Vladimir Nabokov

NABOKV-L post 0017493, Wed, 17 Dec 2008 16:33:20 -0500

Subject
Re: QUERY: Bend Sinister poem?
Date
Body
SKB quoted the following from Timon:

ALCBiades: How came the noble Timon to this change?

TIMon: As the moon does, by wanting light to give;
But then renew I could not, like the moon;
There were no suns to borrow of.


MR: Funny that this should come up. I was just reading an essay-in-progress
by my friend, former student, and soon-to-be-co-author Tiffany DeRewal.
Tiffany has noticed several intriguing correspondences between PF and the
Introduction by H.J. Oliver that appears in the 1959 Arden edition of Timon.
Oliver specifically points to the passage Stan quotes above, as proof of a
single author theory.
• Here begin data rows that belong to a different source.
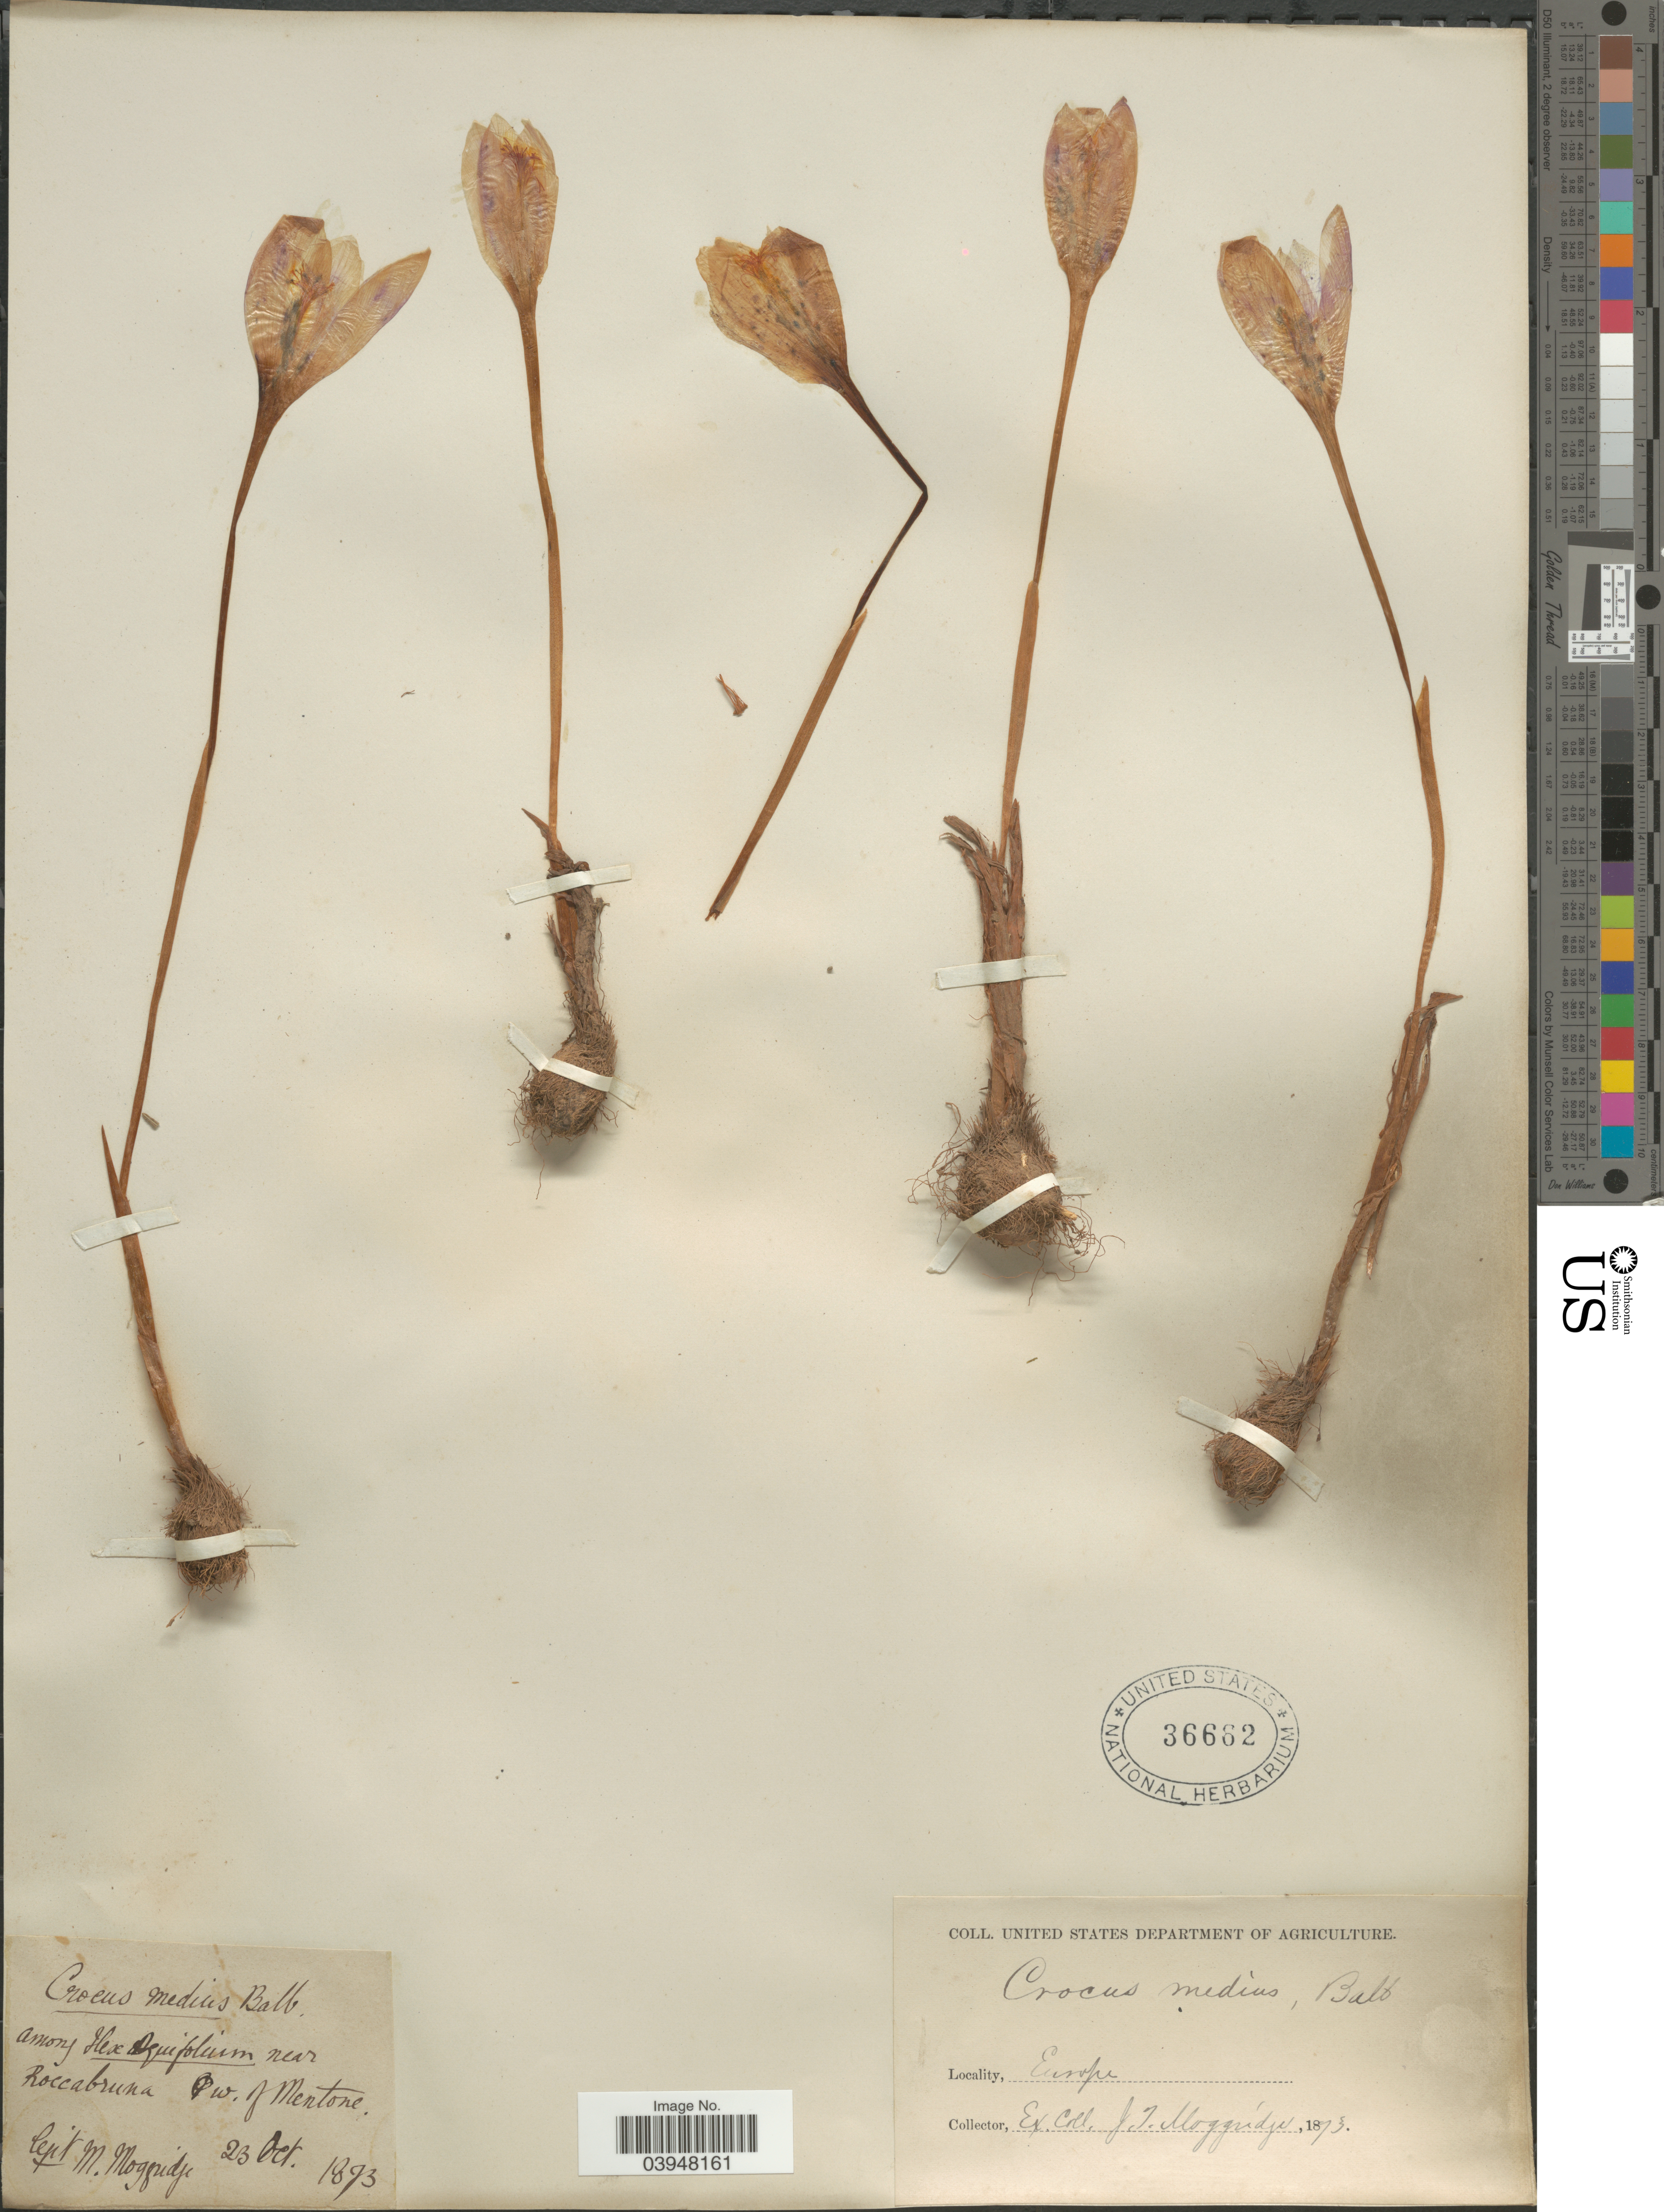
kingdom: Plantae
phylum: Tracheophyta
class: Liliopsida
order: Asparagales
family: Iridaceae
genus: Crocus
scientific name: Crocus medius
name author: Balb.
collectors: M. Moggridge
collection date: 1893-10-23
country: France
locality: Among Ilex Aequifolium near Roccabruna Pw. of Mentone. Europe.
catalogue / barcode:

Oliver believes the passage, and others, show the
author's use of counterpoint, which Oliver says is the "dramatic principle
on which Timon of Athens is constructed." According to Oliver, only a theory
of single authorship can account for the various contrapuntal, mirror-like
figures that occur throughout the play--only a single consciousness could
have conceived and constructed all of the interconnected parts. The
contrapuntal elements "set off against each other the reactions of one man
to different situations, and the reactions of different men to the same
situation." This structure, Oliver points out, is similar to some "modern
novels" like Huxley's Point Counter Point. [Let me emphasize once again that
this is all Tiffany's insight, which I am passing on to the list. By the
way, is there any evidence that VN knew of Oliver's intro?]

The passage above, it seems to me, nicely illuminates Kinbote's situation.
Gerard De Vries has argued that Shade is associated with the sun (Kinbote
says his mother's name comes from Luke, light-giver) and Kinbote the moon.
Once his poet is gone, and especially once the commentary is finished,
Kinbote has no sun to reflect and so must be extinguished.